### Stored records

▼▼▼

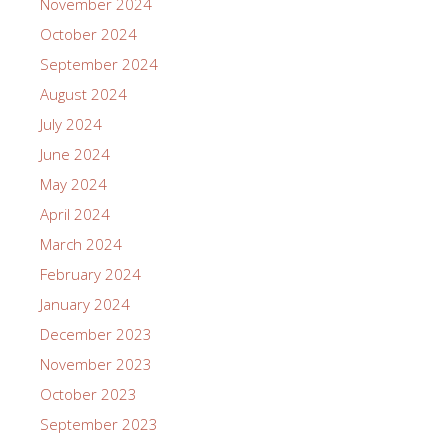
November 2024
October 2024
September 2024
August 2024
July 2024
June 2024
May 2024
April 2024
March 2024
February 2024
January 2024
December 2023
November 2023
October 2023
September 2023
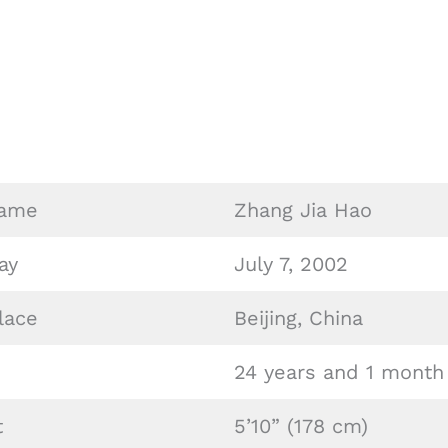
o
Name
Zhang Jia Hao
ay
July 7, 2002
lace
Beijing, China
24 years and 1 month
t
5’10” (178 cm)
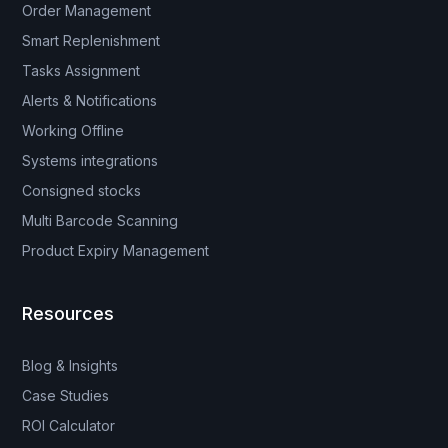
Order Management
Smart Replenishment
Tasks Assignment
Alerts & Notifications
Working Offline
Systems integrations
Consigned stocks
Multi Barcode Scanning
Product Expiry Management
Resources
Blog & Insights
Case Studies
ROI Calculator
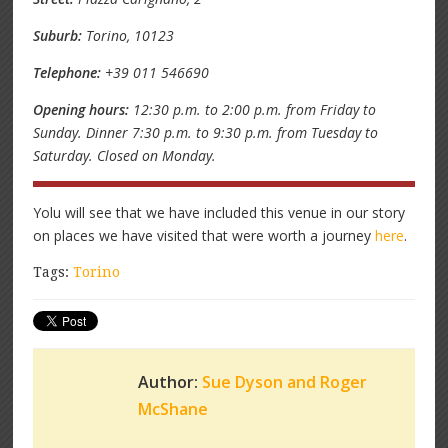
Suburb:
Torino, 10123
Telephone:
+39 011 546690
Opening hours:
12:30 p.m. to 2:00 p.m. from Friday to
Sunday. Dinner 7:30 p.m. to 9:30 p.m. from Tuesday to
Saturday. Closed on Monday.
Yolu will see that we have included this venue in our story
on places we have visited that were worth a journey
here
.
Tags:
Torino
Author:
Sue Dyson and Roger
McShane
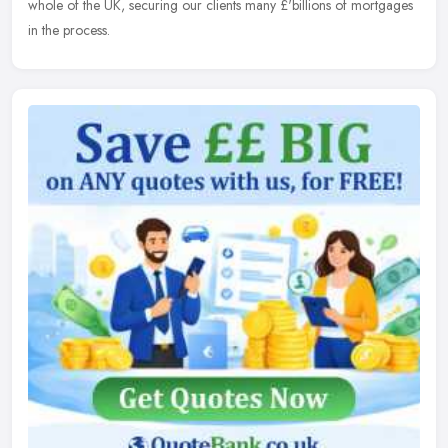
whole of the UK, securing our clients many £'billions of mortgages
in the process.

▲▲▲
▼▼▼

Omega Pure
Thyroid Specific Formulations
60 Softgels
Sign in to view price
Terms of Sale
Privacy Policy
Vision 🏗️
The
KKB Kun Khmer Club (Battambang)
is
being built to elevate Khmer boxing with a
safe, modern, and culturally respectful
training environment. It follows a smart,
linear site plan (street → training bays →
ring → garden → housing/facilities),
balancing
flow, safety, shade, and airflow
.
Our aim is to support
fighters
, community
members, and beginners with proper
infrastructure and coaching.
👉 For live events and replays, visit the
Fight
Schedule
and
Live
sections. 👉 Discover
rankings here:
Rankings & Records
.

▲▲▲
▼▼▼

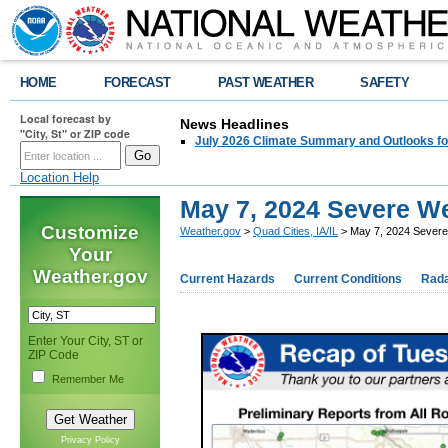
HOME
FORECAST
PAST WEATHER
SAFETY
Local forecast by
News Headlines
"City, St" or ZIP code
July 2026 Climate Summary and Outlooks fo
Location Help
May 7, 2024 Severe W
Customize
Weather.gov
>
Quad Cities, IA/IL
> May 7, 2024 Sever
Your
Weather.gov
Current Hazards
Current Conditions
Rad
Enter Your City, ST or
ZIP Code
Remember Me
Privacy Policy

▲▲▲

### The task
Reproduce the lines starting with the one containing "November 2024" and going on through the one containing "ROI Calculator", omitting the pictures from your answer.

### Solution for this exercise
November 2024
October 2024
September 2024
August 2024
July 2024
June 2024
May 2024
April 2024
March 2024
February 2024
January 2024
December 2023
November 2023
October 2023
September 2023
o
Name
Zhang Jia Hao
ay
July 7, 2002
lace
Beijing, China
24 years and 1 month
t
5’10” (178 cm)
Order Management
Smart Replenishment
Tasks Assignment
Alerts & Notifications
Working Offline
Systems integrations
Consigned stocks
Multi Barcode Scanning
Product Expiry Management
Resources
Blog & Insights
Case Studies
ROI Calculator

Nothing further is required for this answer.